The Senate Education Committee decided to reconsider the bill after deadlocking last week. The bill's author, Sen. Ron Calderon, D-Montebello, said he had altered his legislation to try to persuade opponents to shift their stance.
Currently, districts are required to rank teachers only as satisfactory or unsatisfactory. Senate Bill 441 would create four different grades, which Calderon said is essential for allowing schools to flag the lowest-performing educators, and would increase the frequency of evaluations for veteran teachers from at least every five years to at least every three years.
Calderon said he had amended the bill to emphasize that a section calling for more parent input would not affect collectively bargained contracts. He said he had no intention of dictating how schools would implement the new four-tiered grading system.

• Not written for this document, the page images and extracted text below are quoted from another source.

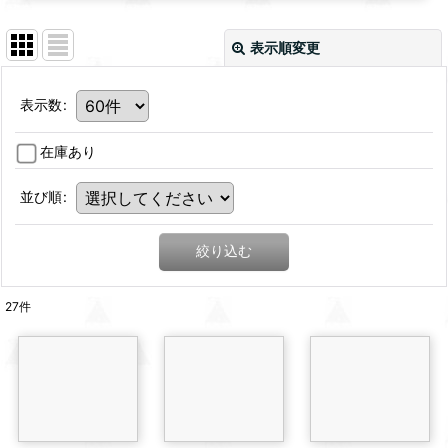
表示順変更
表示数
:
在庫あり
並び順
:
絞り込む
27
件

But teachers unions had their doubts. Opponents of the bill -- a category that included the California Labor Federation, the California Teachers Association, the California Federation of Teachers and California Superintendent of Public Instruction Tom Torlakson -- slammed the bill for threatening to cut teachers out of the process and for imposing a broad formula that would override district-by-district bargaining.
"The best way to improve schools is to include teachers in the dialogue," said Chris Simenstad, a San Rafael teacher testifying on behalf of the California Federation of Teachers.
Chief backers of the bill, the Sacramento-based school reform organization StudentsFirst headed by former Washington, D.C., schools chancellor Michelle Rhee, urged its allies to flood the hearing.
Teachers, parents and students lined up to testify on the need for a more rigorous evaluation system. Many of them pointed out that students can receive variations of five different letter grades and argued that teachers should be similarly gauged.
The strong show of support made for a relatively raucous hearing, with members of the audience alternately applauding or shouting "no!" during testimony.
"The majority of teachers like me want to get that (additional) feedback," Los Angeles teacher Jeanette Marrone testified. "I'm a highly effective teacher," she added, "not just a satisfactory one."
Calderon said he was disappointed in the outcome: "Those defending the status quo won the day, and while I am disappointed, I am hopeful that at some point the Legislature will show the leadership necessary to guarantee our children have the best teachers possible," he said in a statement.